Exploitation of jailbait aside, Tenuta is on the lookout for worthy “stud muffins” a few decades older, and she religiously practices husband hunting—no firearms needed.
“Hubsicle hunting is a favorite activity of mine. And you can use a taser for that. I mean just a little encouragement with high-voltage electronics will get any guy off the fence.”
Since “hubsicles” are hard to come by, the always-practical Tenuta says she might just take the route of her celebrity peer, Angelina Jolie, and have children anyway.
“I’m going to go to Africa and adopt Kenya. I really want to open the United Colors of Benetton in my home. But you know, look at Brad Pitt—he wanted kids and now it’s a nightmare that will never end. The poor guy’s had no sleep since he met her. And you know she’s nuts—she said she wants 12 children, just like the disciples of Jesus. So if she’s Jesus, who’s he, Mary Magdalene?”
Tenuta clearly knows her dogma, having been raised a strict Catholic in a house with eight siblings—almost all boys—and it was this combination of religion and being an invisible girl that merged to form Judyism.
“I remember going to church and we’d pray to the Virgin Mary and she had all these titles—Tower of Ivory, Queen of Angels, Queen of Heaven, Suppliant for Sinners and I thought, that’s pretty cool! So I decided I am the Princess of Panty Shields, Empress of Elvis Impersonators, Queen of Candypants, Healer of Hermaphrodites. You know, you have to empower yourself.”
And then the sacred accordion was added.
“I’m half Polish and half Italian, so besides the fact that I’m always taking a hit out on myself, I had to play the accordion. I thought it was a toy until my mom told me I had to practice and locked me in a room until I could play ‘Lady of Guadalupe’ in the dark.”
While she never did receive a response from the Vatican to her famous accordion composition, “The Pope Song,” Tenuta has continued to spread her Word—and if Judyism were the predominant religion in the US, she sees some profound changes.
“First of all, a lot of moms wouldn’t sit on their kids in the tub because the Devil told them to do it. Hello! What was that? And that mom who let her three-month-old baby bake in the car while she was in gettin’ some Dunkin’ Donuts? And she wasn’t even convicted because she was suffering from sugar confusion? Sugar confusion! Move over ADHD! I mean, I love the people in Texas, but no one is allowed to live there anymore. And you know, my religion wouldn’t tell Katie Holmes she couldn’t be in Batman—the biggest film of the year—because I’m insecure about being short!”
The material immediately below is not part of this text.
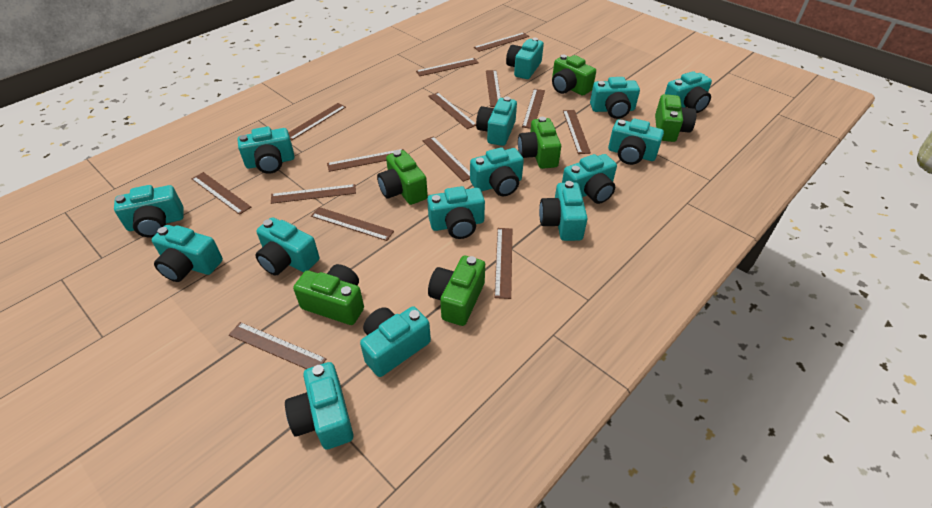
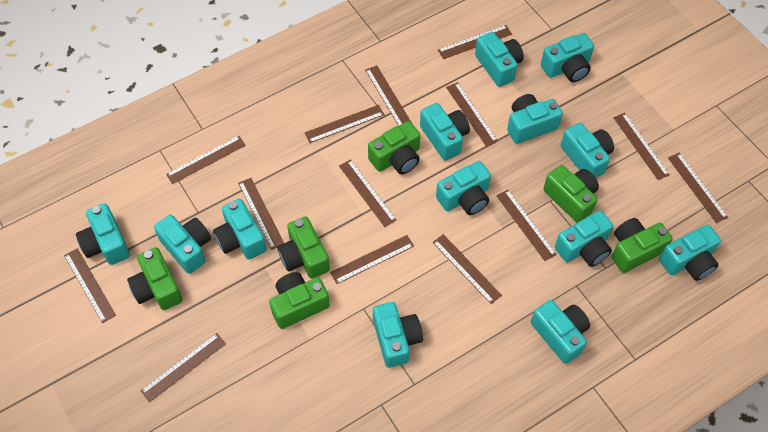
turquoise camera: [114,185,184,238] [151,225,223,282] [238,126,294,174] [255,217,319,276] [285,362,353,450] [360,306,431,377] [427,186,485,239] [470,147,524,196] [476,97,517,146] [506,38,544,79] [539,181,588,241] [562,154,617,204] [590,77,640,119] [608,119,664,165] [665,71,712,113] = 15 -> [76,203,130,265] [154,215,211,274] [213,199,267,260] [373,302,423,368] [420,103,470,160] [436,161,491,215] [475,32,524,87] [507,94,563,144] [531,300,590,364] [541,33,594,82] [555,211,613,267] [561,123,614,178] [659,225,721,281] = 13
As a goddess she’s also been sending vibes to the Olympians.
“I’ve been watching these girls swim in the Olympics and I’m really rooting for our American women, because I feel our lesbians are a lot better than their lesbians . . . And you know, they’re saying that the Chinese gymnasts cheated, that they were too young, and I’m like, um, could you tell when they got the gold medal and they tried to open it to get the chocolate? Hello! They’re four years old!”
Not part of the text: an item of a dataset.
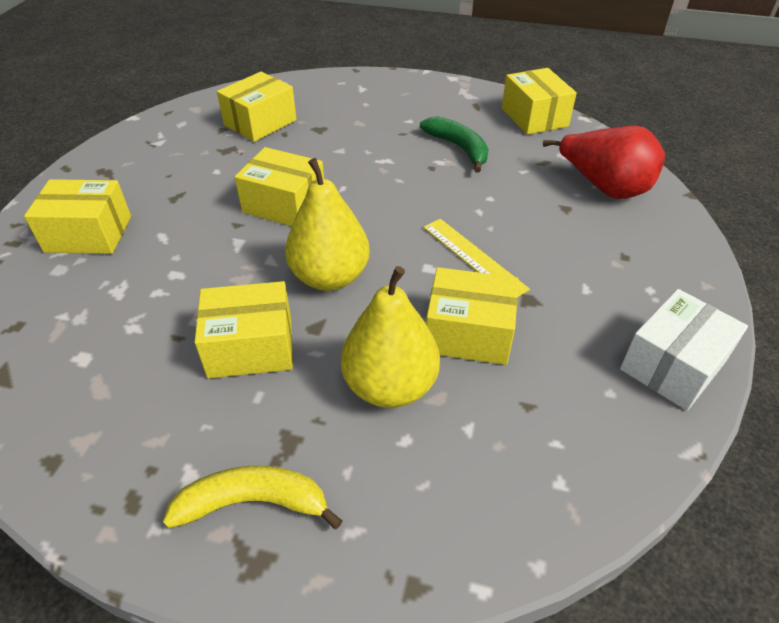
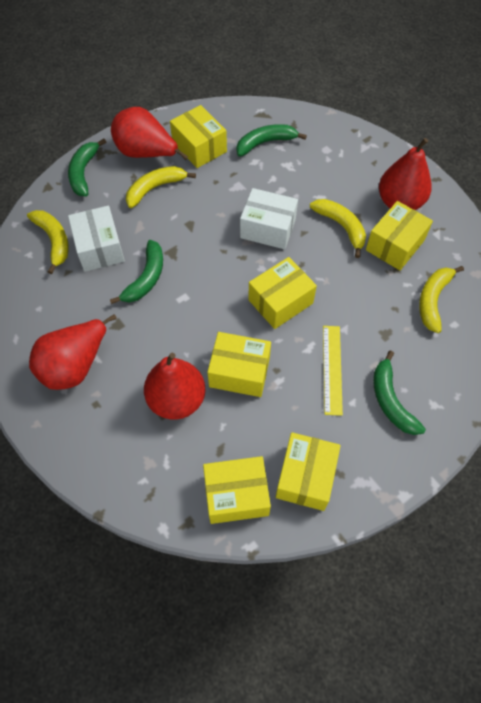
green banana: [420,116,489,173] = 1 -> [68,139,106,196] [110,240,163,304] [236,124,307,157] [373,350,426,435] = 4
red pear: [543,126,665,199] = 1 -> [29,315,117,390] [111,107,188,160] [144,353,206,420] [379,138,432,210] = 4
white box: [620,289,748,411] = 1 -> [68,206,125,272] [240,188,298,249] = 2
yellow banana: [163,466,342,529] = 1 -> [27,210,69,274] [126,166,196,208] [310,199,366,258] [419,266,464,333] = 4
yellow pear: [285,158,370,291] [341,266,440,408] = 2 -> none = 0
Tenuta also recently become a minister, and using her book, The Power of Judyism, she looks forward to performing all the new gay marriages between her adoring “Butt Pirates and Lesbetarians.”
“You know the day after that bill passed all the guys were at Crate & Barrel—you couldn’t get a straight person in there! And of course I would counsel my potential marrying love slaves—I want to prepare them for the pure misery of marriage.”
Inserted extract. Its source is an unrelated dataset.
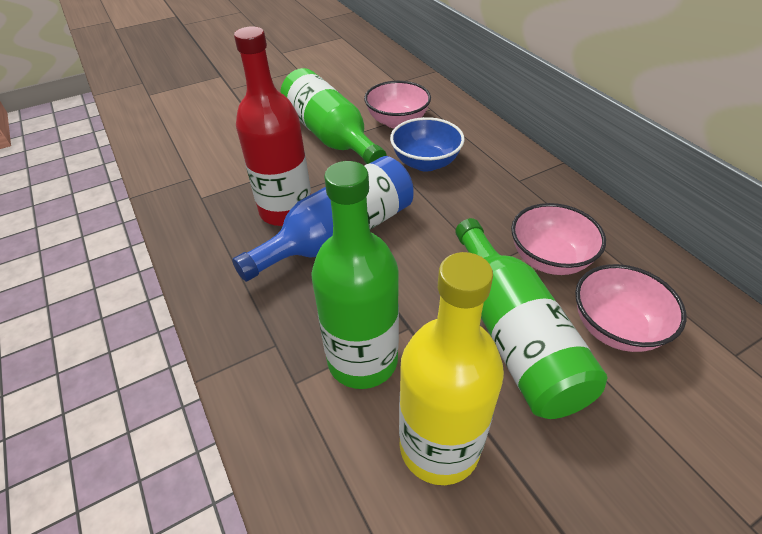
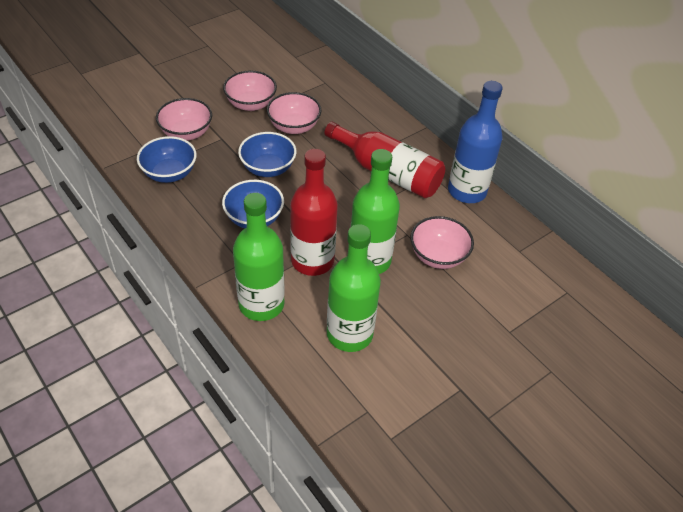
blue bowl: [390,117,465,172] = 1 -> [137,136,197,183] [222,180,284,228] [238,132,296,177] = 3
pink bowl: [364,81,431,128] [511,203,606,275] [575,264,686,352] = 3 -> [156,98,212,141] [223,71,277,111] [267,92,321,134] [410,216,474,269] = 4
red bottle: [234,26,311,226] = 1 -> [290,149,338,276] [324,122,445,198] = 2
yellow bottle: [399,252,504,485] = 1 -> none = 0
Her counseling would even extend to presidential hopefuls, like John McCain, who she thinks might be asking for a bit too much.
“You know, I give him credit, he wants to do something to help the gas crisis so he’s going to convert himself into fossil fuel—but he’s married to this beautiful Stepford trophy wife and she came with a lifetime supply of beer. The guy’s livin’ the Super Bowl! Why run for president?”
[Note: Judy Tenuta will be offering pieces of her holy garments to all hot stud puppets who bring her an offering at the show—emphasis on hot.]